● **AUFGABEN**
a - Nenne alle Personen, die im Text über die CCS-Technologie namentlich vorkommen.
b - Beantworte anhand des Textes über die CCS-Technologie folgende Fragen:
(i) Wofür steht die Abkürzung CCS?
(ii) Für welchen Energiekonzern spricht Reinhardt Hasse?
(iii) An welchem Tag wollte Sigmar Gabriel den Gesetzentwurf dem Kabinett vorlegen?
c - Knüpfe an den letzten Satz des Textes über die CCS-Technologie an und schreibe ihn weiter.

● **LESETEXT**
Die Kraftwerkstechnik steht. Aber die Betreiber fordern Geld und ein Gesetz. Das will der Umweltminister vorlegen.

Ein ambitionierter Klimaschutz ist ohne CCS-Technologie nicht möglich. Diese Überzeugung vertritt Prof. Hans Joachim Schellnhuber, Direktor des Potsdam-Instituts für Klimafolgenforschung, und mit ihm viele Umweltexperten, -politiker und Vertreter der Energiewirtschaft. CCS steht für Carbon Capture and Storage, für das Abtrennen und Einlagern von Kohlendioxid, das in (Kohle-)- Kraftwerken oder Industrieprozessen anfällt. "Bei der Entwicklung der CCS-Technologie haben unsere Ingenieure bereits große Schritte getan. Jetzt brauchen wir passende Rahmenbedingungen, um die Technik einzusetzen und weiterzuentwickeln", so Reinhardt Hasse vom Energiekonzern Vattenfall.

Die Energieversorger vermissen einen verbindlichen Rechtsrahmen, um in die Technologie investieren zu können, die ihren Kohlekraftwerken eine Zukunft verschaffen soll. Denn ohne Abtrennung des Treibhausgases CO2 könnten Kohlemeiler zu den Sargnägeln des Weltklimas werden. Gleichzeitig wird, so zeigen zahlreiche Studien, der Strombedarf der kommenden Jahrzehnte global und in Deutschland nicht ohne den Energieträger Kohle zu decken sein. Der einzige technische Ausweg aus diesem Dilemma, der heute zumindest absehbar ist, heißt CCS.

Bundesumweltminister Sigmar Gabriel (SPD) nannte in Berlin die CO2-Abtrennung und -Lagerung "eine der weltweit wichtigsten Technologien der kommenden Jahre". Er versprach, noch in dieser Legislaturperiode ein CCS-Gesetz zu verabschieden; den Gesetzentwurf wolle er am 18. Februar dem Kabinett vorlegen. Aber er warnte auch vor einer "Endlagerdiskussion, wie wir sie beim Atommüll haben", selbst wenn die jeweiligen Risiken überhaupt nicht vergleichbar seien. Gabriel appellierte kürzlich auf einer Fachtagung in Berlin an die Energieversorger: "Wir müssen die Akzeptanz in der Bevölkerung sichern und alle denkbaren Gefahren dieser Technologie ausschließen, zum Beispiel die Frage der Langzeitsicherheit der Lagerstätten klären."

● **DATENABSCHNITT**
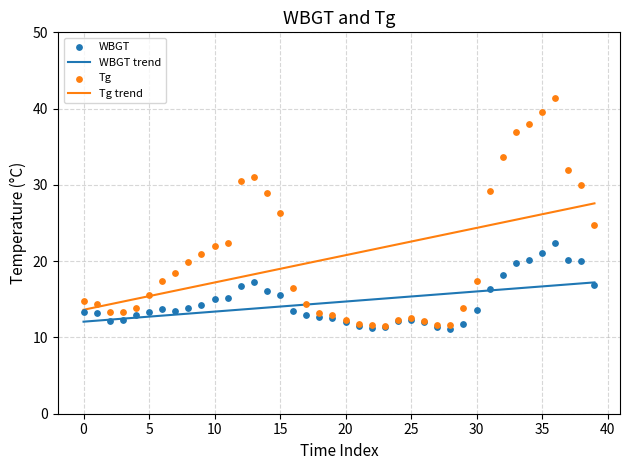

Which series has the widest spread of Y values?

Tg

● **LÖSUNGEN**
a - Hans Joachim Schellnhuber, Reinhardt Hasse, Sigmar Gabriel

b -
(i) Für Carbon Capture and Storage, also das Abtrennen und Einlagern von Kohlendioxid.
(ii) Für Vattenfall.
(iii) Am 18. Februar.

c -
Die projektierten Speicher seien sicher, so Tore Torp vom norwegischen Unternehmen StatoilHydro, das seit 1996 in das bereits ausgebeutete Sleipner-Erdgasfeld in der nördlichen Nordsee jährlich eine Million Tonnen CO2 hineinpumpt. Die Technik, mit CO2-Injektionen die Ausbeute von Öl- und Gasfeldern zu erhöhen, funktioniere seit Jahrzehnten, betont auch der Vattenfall-Konzern. Allein in den USA seien inzwischen mehr als 500 Millionen Tonnen CO2 verpresst worden.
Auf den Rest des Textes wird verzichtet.